„Open Innovation“: Offene Fragen zur Öffnung betrieblicher Innovationsprozesse

Auf der Suche nach dem wettbewerbskritischen Wissen um die Kundenprobleme und innovativen Technologien von morgen ist in vielen Unternehmen eine Tendenz zur Öffnung betrieblicher Innovationsprozesse zu verzeichnen. Um die Innovationspipeline zu „beschicken“ und das Risiko zu reduzieren, neue Produkte und Services „am Markt vorbei zu entwickeln“, sollen neben der Kreativität der eigenen Belegschaft auch externe Innovationsimpulse erschlossen werden.

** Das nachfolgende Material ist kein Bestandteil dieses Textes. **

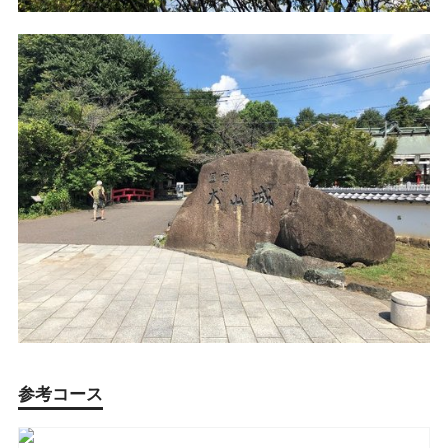
参考コース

Unter Etiketten wie „Open Innovation“ werden Kooperationen mit Lead-Usern, externes Technologiesourcing bis hin zur Integration von Pionieranwendern und Lieferanten in einen „offenen“ Innovationsprozess propagiert. Während die Chancen zur Erhöhung der Innovationskompetenz von Unternehmen durch „Open Innovation“ gepriesen werden, bleiben zentrale Fragen zu den Grenzen und der praktischen Umsetzbarkeit des Ansatzes offen. „Open Innovation“ entbindet nicht von der zentralen Unternehmensaufgabe der strategischen Vororientierung: Wenn die Öffnung des Innovationsprozesses nicht mit einer Schließung des Suchraumes für externe Impulse einhergeht, droht das „Prinzip Öffnung“ zum „Prinzip Hoffnung“ zu werden. Weiterhin erscheint mit der Forschung zum „Not-Invented-Here-Syndrom“ die Aufnahme externer Innovationsimpulse, geschweige denn die Integration externer Akteure als ein „Kultur-Bruch“, der einer behutsamen und dosierten Umsetzung bedarf. Das Erschließen externer Innovationsimpulse stellt betriebliche Innovationskulturen vor neue Herausforderungen. Auf welchen Wegen die Vision der „Open Innovation“ einzulösen ist, analysiert das IAI in Zusammenarbeit mit innovationsaktiven Unternehmen.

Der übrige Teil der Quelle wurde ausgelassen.